┌──

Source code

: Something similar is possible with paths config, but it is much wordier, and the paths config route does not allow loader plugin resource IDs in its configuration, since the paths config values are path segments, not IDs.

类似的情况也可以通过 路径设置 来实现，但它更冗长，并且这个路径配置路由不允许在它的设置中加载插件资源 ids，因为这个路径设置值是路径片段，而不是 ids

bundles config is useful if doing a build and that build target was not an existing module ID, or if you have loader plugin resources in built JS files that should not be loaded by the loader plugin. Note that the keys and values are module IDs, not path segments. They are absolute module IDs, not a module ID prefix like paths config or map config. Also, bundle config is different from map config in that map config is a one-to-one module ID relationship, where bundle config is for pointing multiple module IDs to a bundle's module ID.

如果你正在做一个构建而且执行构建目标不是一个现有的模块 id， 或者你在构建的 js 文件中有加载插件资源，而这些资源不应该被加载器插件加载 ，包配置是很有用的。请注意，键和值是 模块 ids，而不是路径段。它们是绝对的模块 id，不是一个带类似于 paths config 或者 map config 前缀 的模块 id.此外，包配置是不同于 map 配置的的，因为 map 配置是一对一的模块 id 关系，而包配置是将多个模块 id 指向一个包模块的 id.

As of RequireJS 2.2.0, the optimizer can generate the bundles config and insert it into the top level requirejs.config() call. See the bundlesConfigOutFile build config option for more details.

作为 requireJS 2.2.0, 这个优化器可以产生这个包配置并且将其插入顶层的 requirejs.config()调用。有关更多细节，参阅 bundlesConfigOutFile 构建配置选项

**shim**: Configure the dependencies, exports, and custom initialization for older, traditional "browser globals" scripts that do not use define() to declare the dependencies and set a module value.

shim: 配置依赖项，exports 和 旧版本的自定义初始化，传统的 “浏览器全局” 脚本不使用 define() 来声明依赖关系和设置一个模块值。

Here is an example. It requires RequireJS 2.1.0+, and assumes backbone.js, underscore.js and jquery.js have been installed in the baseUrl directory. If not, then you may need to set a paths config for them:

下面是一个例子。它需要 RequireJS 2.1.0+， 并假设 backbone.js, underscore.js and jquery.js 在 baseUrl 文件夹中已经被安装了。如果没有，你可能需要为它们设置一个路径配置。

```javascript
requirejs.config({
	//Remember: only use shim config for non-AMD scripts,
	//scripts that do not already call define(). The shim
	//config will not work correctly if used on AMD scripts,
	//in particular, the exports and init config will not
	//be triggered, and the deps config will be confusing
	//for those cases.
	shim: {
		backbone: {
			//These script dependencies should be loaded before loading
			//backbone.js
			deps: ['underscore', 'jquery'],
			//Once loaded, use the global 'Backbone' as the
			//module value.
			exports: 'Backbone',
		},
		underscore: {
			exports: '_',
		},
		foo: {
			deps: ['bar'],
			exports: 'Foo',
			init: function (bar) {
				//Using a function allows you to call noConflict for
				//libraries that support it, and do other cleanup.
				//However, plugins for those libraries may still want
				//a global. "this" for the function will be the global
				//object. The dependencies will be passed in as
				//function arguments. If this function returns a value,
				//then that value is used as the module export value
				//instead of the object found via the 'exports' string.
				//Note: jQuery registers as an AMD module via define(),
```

└──

* _What is being asked_:
Work out how many lines above contain "then"; write only the number.

* _Answer for the task_:
2